As I’ve said a few times recently, the pace of big, buzzy streaming releases really seems to have slowed down over the last few weeks…then this week, there were a ton of new TV shows! But almost all of them were foreign imports from other English-speaking countries:
- Wilderness on Prime Video – UK
- The Gold on Paramount+ – UK
- Better on Hulu – UK
- Glow Up: Britain’s Next Make-Up Star on Netflix – UK
- Surviving Summer on Netflix – Australia
Even The CW had a UK import!
It’s tough to tell if this would have happened anyway, sans strikes, or if the streamers pivoted to global, English-language content due to the strikes. My gut is the latter, but I can’t prove it.
In addition to the British Streaming Invasion, we’ve got the return of Thursday Night Football (good news for Prime Video), the return of The Morning Show (good news for Apple TV+) and the arrival of comeback kid of the summer box office. Elemental (good news for Disney+). Those stories plus Fast X on Peacock, Reelgood’s share of viewership (which isn’t good for one particular streamer), a datecdote I missed on HBO, and more.
(Reminder: The streaming ratings report focuses on the U.S. market and compiles data from Nielsen’s weekly top ten viewership ranks, Showlabs, TV Time trend data, Samba TV household viewership, company datecdotes, and Netflix hours viewed data, Google Trends, and IMDb to determine the most popular content. While most data points are current, Nielsen’s data covers the weeks of September 11th to September 17th.)

DATA EXTRACT ->

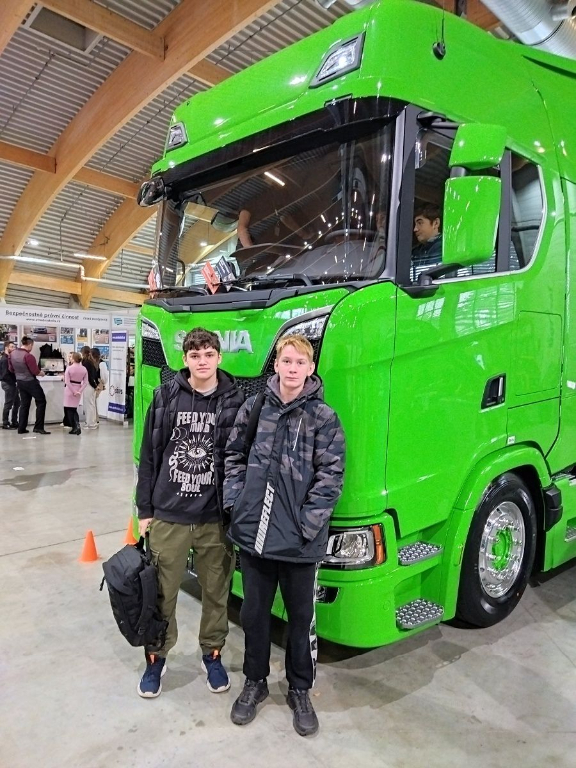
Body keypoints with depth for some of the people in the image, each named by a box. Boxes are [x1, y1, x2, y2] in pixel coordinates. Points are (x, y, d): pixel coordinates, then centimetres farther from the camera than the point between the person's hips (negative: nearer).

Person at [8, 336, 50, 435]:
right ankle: (38, 427, -2)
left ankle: (21, 428, 15)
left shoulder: (12, 354, 1)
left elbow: (11, 369, 12)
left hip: (19, 382, 8)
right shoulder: (28, 356, -22)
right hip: (30, 382, -8)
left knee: (24, 404, 15)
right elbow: (36, 372, -19)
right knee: (41, 402, 2)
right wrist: (42, 373, 1)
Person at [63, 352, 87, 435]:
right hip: (78, 390, 4)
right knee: (74, 409, 18)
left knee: (69, 409, 6)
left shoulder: (69, 368, -11)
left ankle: (74, 428, 1)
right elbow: (85, 383, -4)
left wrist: (73, 391, -11)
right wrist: (80, 391, -7)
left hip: (70, 390, -4)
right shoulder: (84, 369, 1)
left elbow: (67, 382, -15)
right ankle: (77, 425, 1)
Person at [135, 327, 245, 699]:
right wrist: (145, 509, 4)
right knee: (161, 594, 13)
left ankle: (213, 654, 38)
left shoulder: (236, 401, -6)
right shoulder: (165, 397, -2)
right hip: (168, 515, 1)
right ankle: (157, 657, 37)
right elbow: (149, 455, 3)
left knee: (216, 592, 15)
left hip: (216, 518, 0)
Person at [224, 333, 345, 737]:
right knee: (254, 612, 18)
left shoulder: (324, 418, -7)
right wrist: (235, 501, -1)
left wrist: (307, 524, -14)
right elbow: (234, 455, 9)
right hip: (253, 533, 3)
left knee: (301, 616, 15)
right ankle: (255, 681, 41)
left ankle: (300, 689, 38)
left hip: (300, 541, -2)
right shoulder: (254, 408, 2)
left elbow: (331, 476, -9)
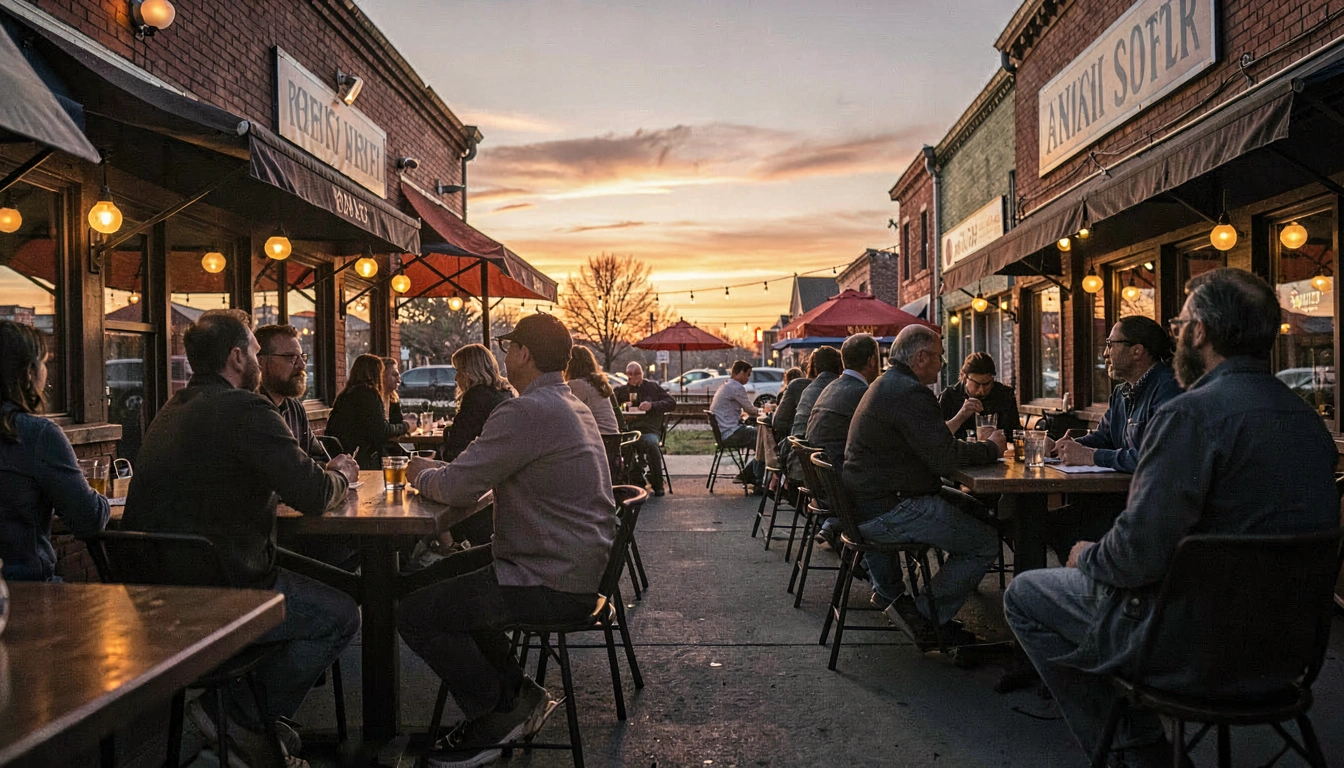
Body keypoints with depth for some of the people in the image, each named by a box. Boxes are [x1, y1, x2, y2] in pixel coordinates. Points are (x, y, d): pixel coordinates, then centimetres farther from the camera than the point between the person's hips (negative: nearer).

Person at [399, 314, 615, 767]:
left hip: (553, 581, -11)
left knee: (415, 616, -7)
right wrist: (439, 471, 11)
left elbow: (458, 488, -20)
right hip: (574, 560, 11)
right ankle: (515, 693, 24)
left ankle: (497, 717, 11)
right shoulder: (567, 404, 13)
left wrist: (422, 474, 2)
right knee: (444, 575, 23)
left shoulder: (527, 412, -22)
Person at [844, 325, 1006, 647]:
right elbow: (944, 457, -22)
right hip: (888, 511, -11)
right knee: (987, 544, -7)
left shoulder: (886, 385, 17)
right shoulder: (910, 393, -18)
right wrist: (991, 448, -4)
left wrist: (981, 447, 11)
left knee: (975, 509, 18)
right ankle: (924, 616, -2)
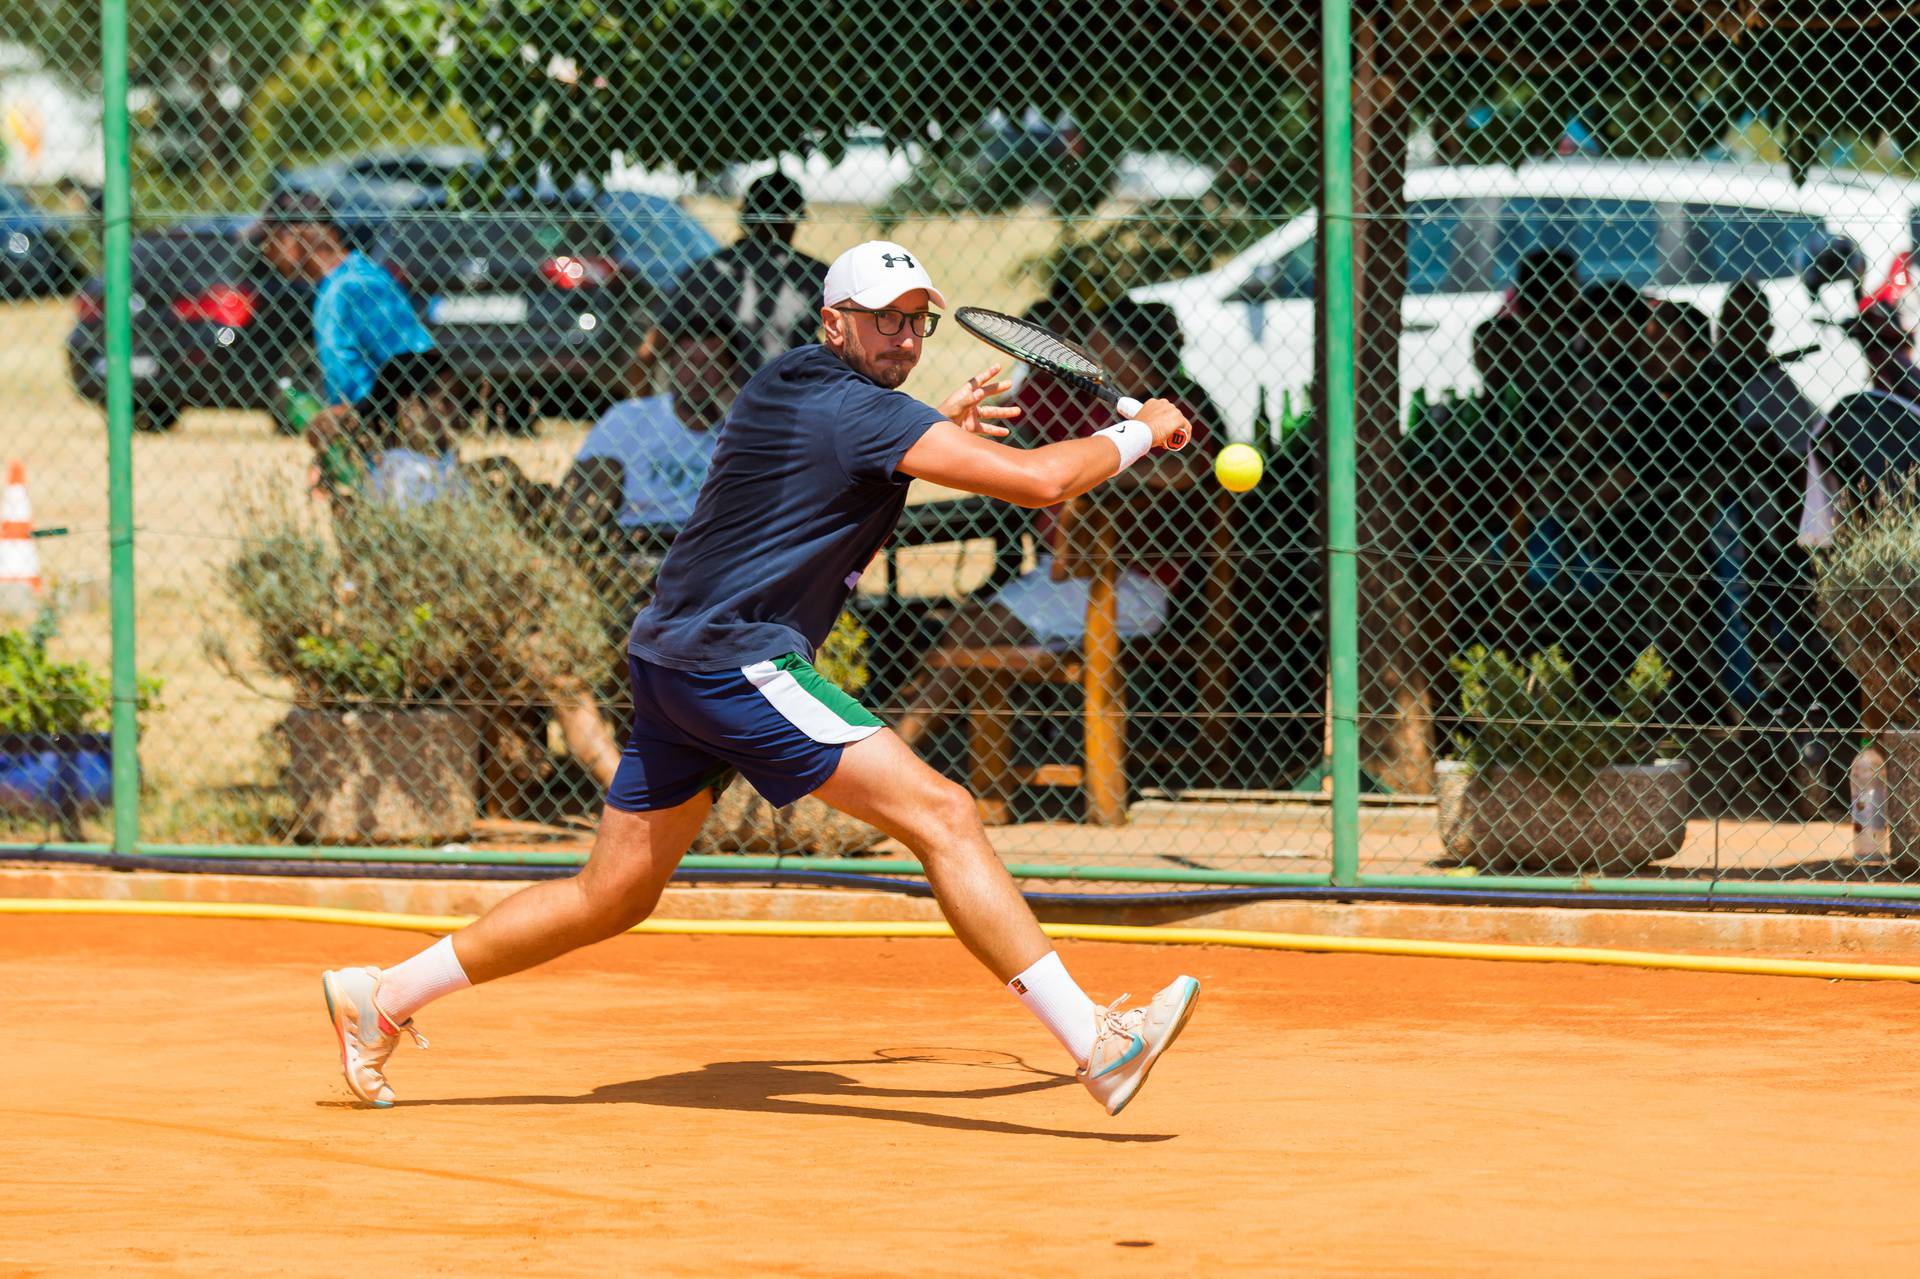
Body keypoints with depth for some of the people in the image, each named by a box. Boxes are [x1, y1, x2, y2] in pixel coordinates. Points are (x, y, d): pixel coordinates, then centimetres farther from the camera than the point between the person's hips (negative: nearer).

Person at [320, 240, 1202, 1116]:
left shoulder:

APPLY WHAT YOU READ ->
[1] Do the following statements agree with the streaming report? Answer yes or no for each, and quote the exact words from the report that settle it.
(a) Surviving Summer is a UK import on Netflix.
(b) Nielsen's data in the report covers September 11th to September 17th.
(c) The writer can prove that the streamers pivoted to global, English-language content because of the strikes.
[2] Reproduce everything in the streaming report from "It’s tough to" down to "can’t prove it.".

SOLUTIONS TO THE PROBLEMS ->
[1]
(a) No: "Surviving Summer on Netflix – Australia"
(b) Yes: "Nielsen’s data covers the weeks of September 11th to September 17th."
(c) No: "My gut is the latter, but I can’t prove it."

[2]
It’s tough to tell if this would have happened anyway, sans strikes, or if the streamers pivoted to global, English-language content due to the strikes. My gut is the latter, but I can’t prove it.